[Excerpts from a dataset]
[Start of section]

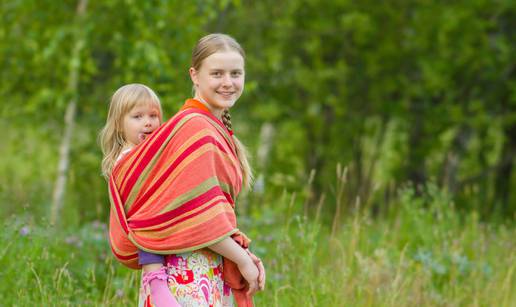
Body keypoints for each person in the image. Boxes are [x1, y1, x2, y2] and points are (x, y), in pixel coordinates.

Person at [106, 33, 265, 307]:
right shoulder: (194, 128)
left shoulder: (212, 128)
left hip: (207, 269)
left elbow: (211, 215)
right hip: (182, 278)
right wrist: (241, 258)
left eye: (235, 73)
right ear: (195, 75)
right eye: (217, 73)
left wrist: (243, 255)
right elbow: (199, 219)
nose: (228, 82)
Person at [99, 83, 180, 306]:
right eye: (137, 116)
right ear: (118, 125)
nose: (148, 122)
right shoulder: (129, 157)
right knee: (146, 217)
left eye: (154, 115)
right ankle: (156, 280)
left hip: (159, 233)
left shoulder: (146, 153)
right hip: (143, 233)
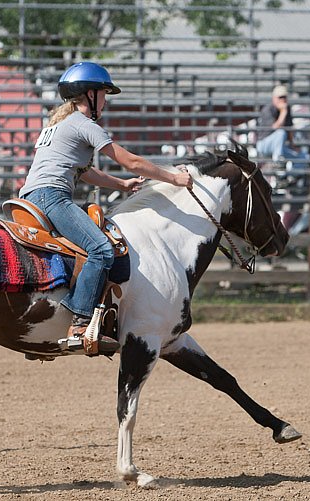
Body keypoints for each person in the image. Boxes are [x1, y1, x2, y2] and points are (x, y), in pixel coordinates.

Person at [19, 62, 193, 350]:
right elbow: (131, 161)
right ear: (89, 95)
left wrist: (121, 185)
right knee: (101, 249)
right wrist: (174, 178)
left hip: (29, 198)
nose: (106, 100)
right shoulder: (83, 124)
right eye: (103, 93)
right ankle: (79, 322)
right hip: (52, 197)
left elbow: (84, 172)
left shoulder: (58, 125)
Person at [255, 85, 307, 163]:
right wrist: (283, 111)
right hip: (264, 144)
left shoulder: (287, 109)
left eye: (284, 97)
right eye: (280, 97)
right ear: (274, 98)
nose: (283, 100)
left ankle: (292, 175)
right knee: (281, 133)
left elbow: (289, 130)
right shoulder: (268, 109)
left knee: (302, 157)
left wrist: (293, 146)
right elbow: (275, 128)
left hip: (279, 147)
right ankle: (277, 163)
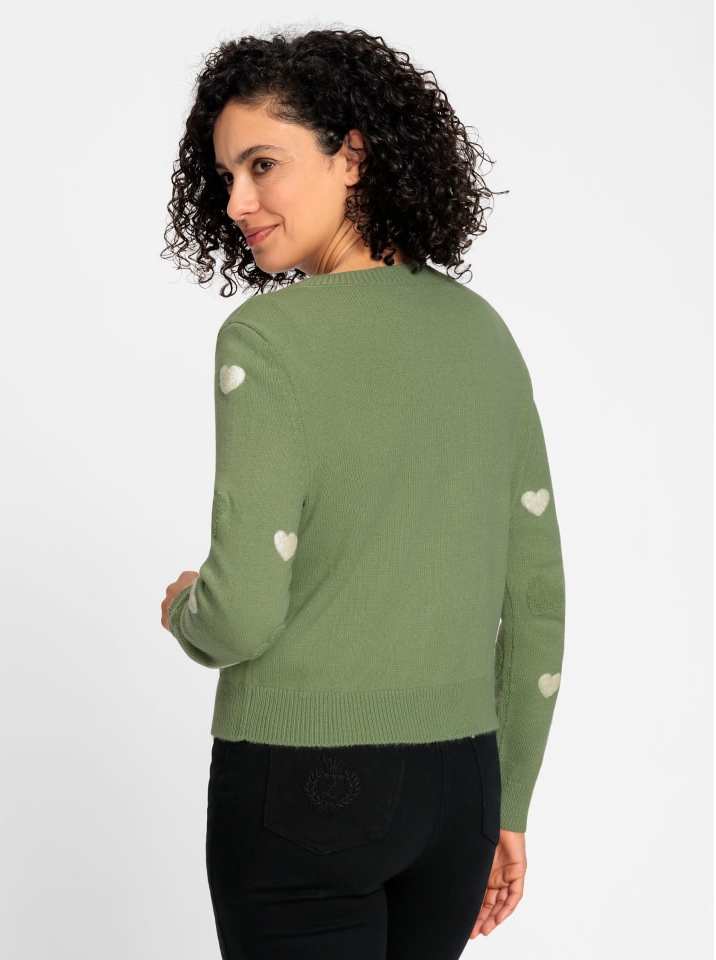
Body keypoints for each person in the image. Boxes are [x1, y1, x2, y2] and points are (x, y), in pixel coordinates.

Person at [160, 27, 565, 960]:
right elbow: (538, 601)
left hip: (304, 788)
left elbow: (240, 616)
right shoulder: (483, 334)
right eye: (225, 176)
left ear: (353, 155)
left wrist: (185, 609)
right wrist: (509, 801)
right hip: (461, 791)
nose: (238, 201)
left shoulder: (267, 341)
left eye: (263, 165)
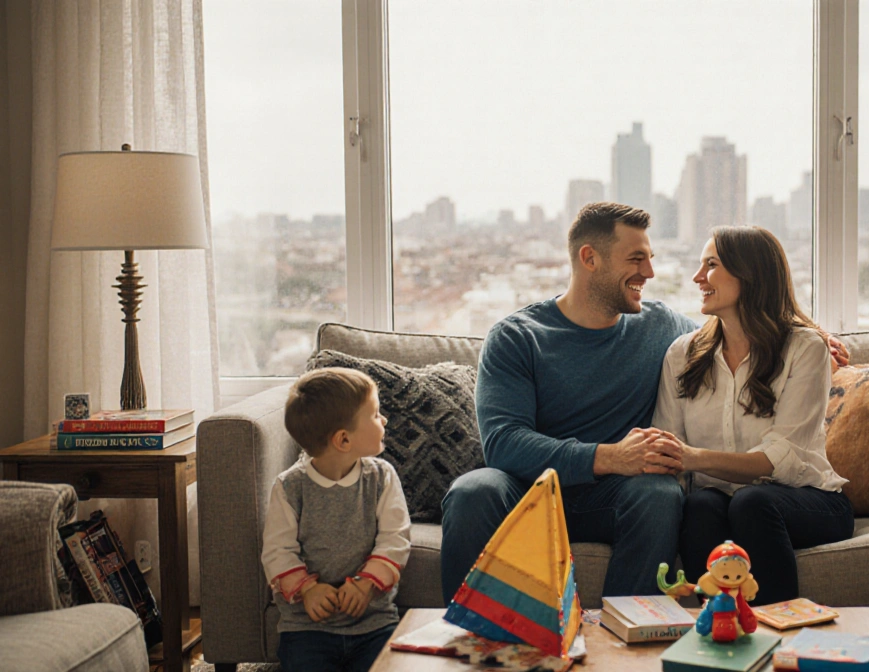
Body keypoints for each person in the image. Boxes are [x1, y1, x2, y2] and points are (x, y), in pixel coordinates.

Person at [439, 202, 698, 603]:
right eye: (636, 259)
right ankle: (474, 643)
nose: (649, 273)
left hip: (611, 501)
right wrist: (610, 457)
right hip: (528, 491)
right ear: (589, 258)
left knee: (659, 493)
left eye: (649, 259)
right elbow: (503, 443)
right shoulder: (517, 336)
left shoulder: (660, 325)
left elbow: (732, 334)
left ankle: (625, 643)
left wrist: (806, 334)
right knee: (473, 491)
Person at [652, 226, 855, 607]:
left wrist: (693, 457)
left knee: (752, 502)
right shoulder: (683, 354)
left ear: (749, 274)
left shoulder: (804, 348)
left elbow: (777, 461)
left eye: (710, 265)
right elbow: (669, 451)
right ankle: (715, 631)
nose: (698, 278)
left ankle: (781, 637)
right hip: (722, 504)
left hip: (807, 501)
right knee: (699, 506)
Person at [262, 367, 412, 672]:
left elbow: (395, 539)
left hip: (374, 624)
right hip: (306, 630)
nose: (384, 421)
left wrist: (366, 584)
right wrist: (308, 590)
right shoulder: (290, 487)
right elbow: (278, 552)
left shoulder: (382, 478)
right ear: (343, 440)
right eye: (375, 415)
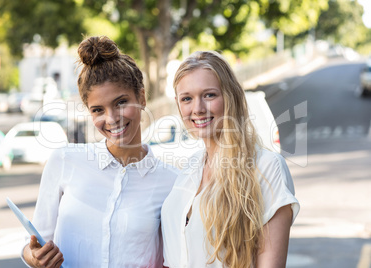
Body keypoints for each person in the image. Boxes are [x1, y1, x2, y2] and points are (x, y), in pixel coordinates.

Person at [21, 36, 178, 268]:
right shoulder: (64, 161)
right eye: (98, 110)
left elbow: (173, 259)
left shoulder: (171, 181)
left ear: (142, 98)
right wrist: (34, 257)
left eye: (121, 102)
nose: (112, 118)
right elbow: (32, 244)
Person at [161, 51, 300, 268]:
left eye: (209, 95)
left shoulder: (266, 166)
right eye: (186, 98)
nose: (197, 109)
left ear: (231, 97)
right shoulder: (189, 169)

[End of section]

Task to complete: All lines in the records above with "knee" need to be found and copied.

Solution for this exercise:
right knee: (146, 217)
right knee: (101, 249)
right knee: (281, 133)
left knee: (302, 157)
left knee: (659, 493)
right knee: (473, 491)
left knee: (752, 502)
right knee: (699, 506)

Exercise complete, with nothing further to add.